Let’s summarize how a Java program is structured:

[1] A Java program always consists of one or more classes.

[2] You typically put the program code for each class in a separate file, and you must give each file the same name as that of the class that is defined within it.

[3] A Java source file name must have the extension .java. Thus your file containing the class Hat will be called Hat.java and your file containing the class BaseballPlayer must have the file name BaseballPlayer.java.

This program clearly majors on apparel, with four of the five classes representing clothing. Each source file contains a class definition, and all of the files that go to make up the program are stored in the same directory. The source files for your program contain all the code that you wrote, but this is not everything that is ultimately included in the program. There is also code from the Java standard class library, so let’s take a peek at what that can do.
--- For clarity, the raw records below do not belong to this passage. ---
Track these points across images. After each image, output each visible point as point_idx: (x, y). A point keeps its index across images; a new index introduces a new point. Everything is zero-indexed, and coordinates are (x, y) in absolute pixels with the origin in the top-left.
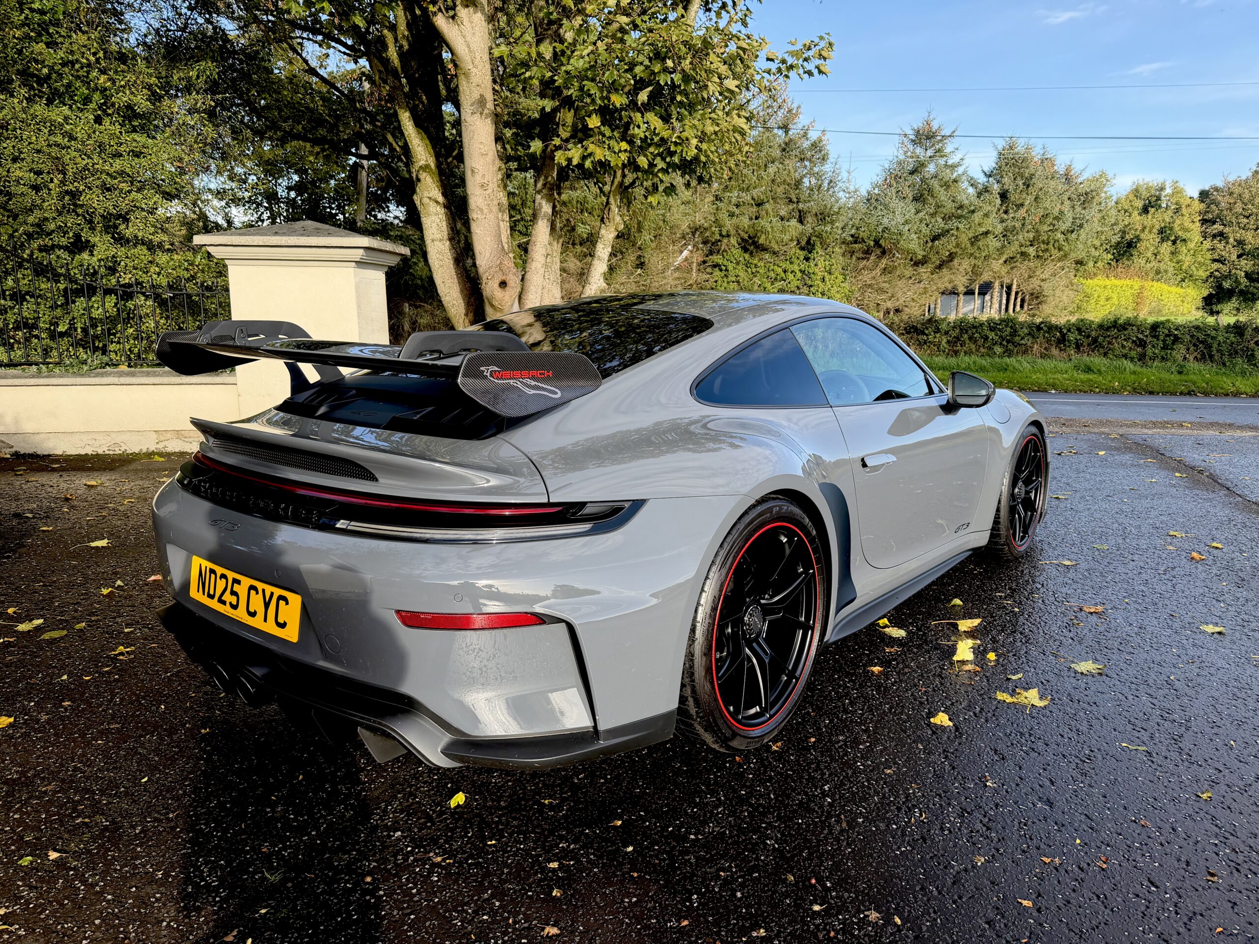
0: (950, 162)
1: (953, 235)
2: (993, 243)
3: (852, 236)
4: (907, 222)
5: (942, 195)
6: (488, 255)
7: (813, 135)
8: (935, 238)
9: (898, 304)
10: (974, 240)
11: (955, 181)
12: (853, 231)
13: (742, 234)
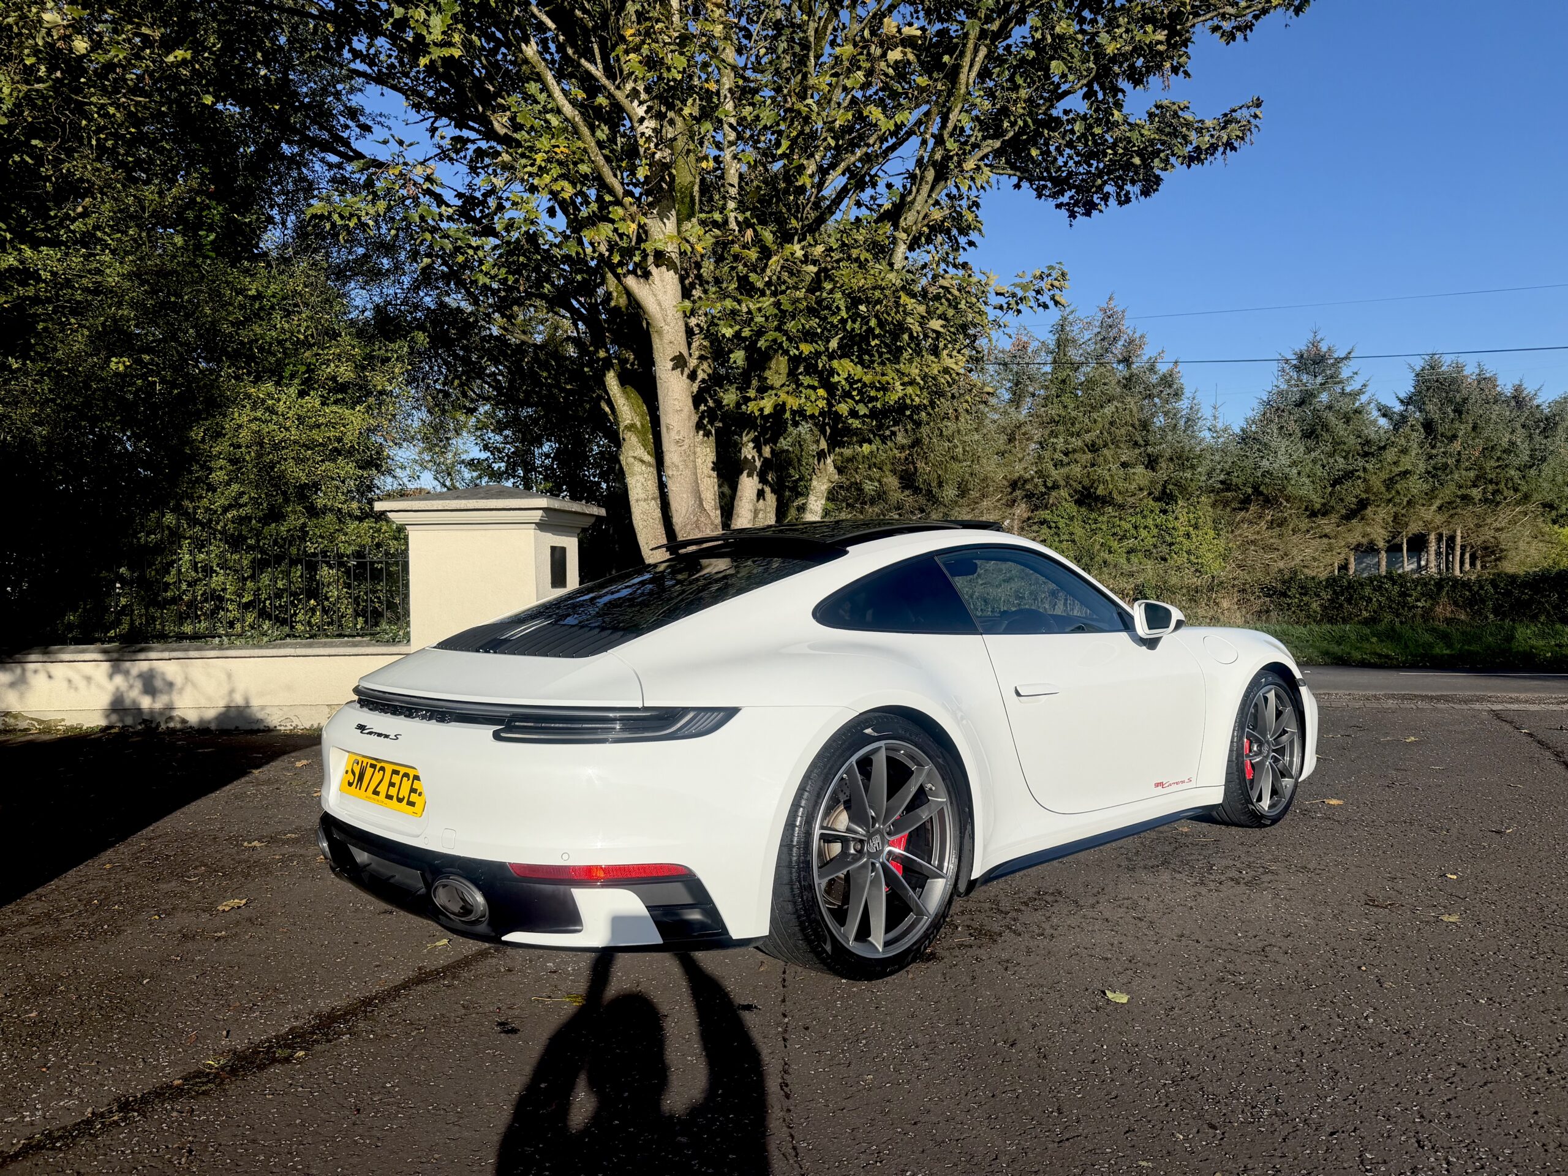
0: (1348, 389)
1: (1359, 477)
2: (1417, 485)
4: (1294, 464)
5: (1340, 428)
7: (1162, 368)
8: (1336, 482)
9: (1293, 564)
10: (1390, 483)
11: (1357, 412)
12: (1222, 477)
13: (1075, 484)
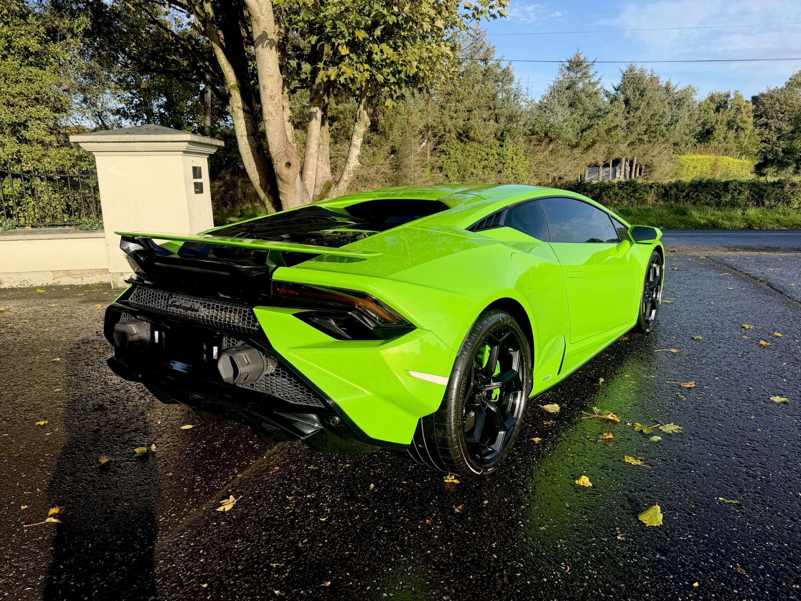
0: (592, 81)
1: (595, 128)
2: (620, 133)
3: (530, 130)
4: (565, 121)
5: (587, 102)
6: (277, 144)
7: (504, 65)
8: (583, 131)
9: (561, 174)
10: (608, 131)
11: (596, 93)
12: (531, 127)
13: (459, 130)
Advantages of Using Objects

As I said at the outset, object-oriented programs are written using objects that are specific to the problem being solved. Your pinball machine simulator may well define and use objects of type Table, Ball, Flipper, and Bumper. This has tremendous advantages, not only in terms of easing the development process and making the program code easier to understand, but also in any future expansion of such a program. Java provides a whole range of standard classes to help you in the development of your program, and you can develop your own generic classes to provide a basis for developing programs that are of particular interest to you.

Because an object includes the methods that can operate on it as well as the data that defines it, programming using objects is much less prone to error. Your object-oriented Java programs should be more robust than the equivalent in a procedural programming language. Object-oriented programs take a little longer to design than programs that do not use objects since you must take care in the design of the classes that you will need, but the time required to write and test the code is sometimes substantially less than that for procedural programs. Object-oriented programs are also much easier to maintain and extend.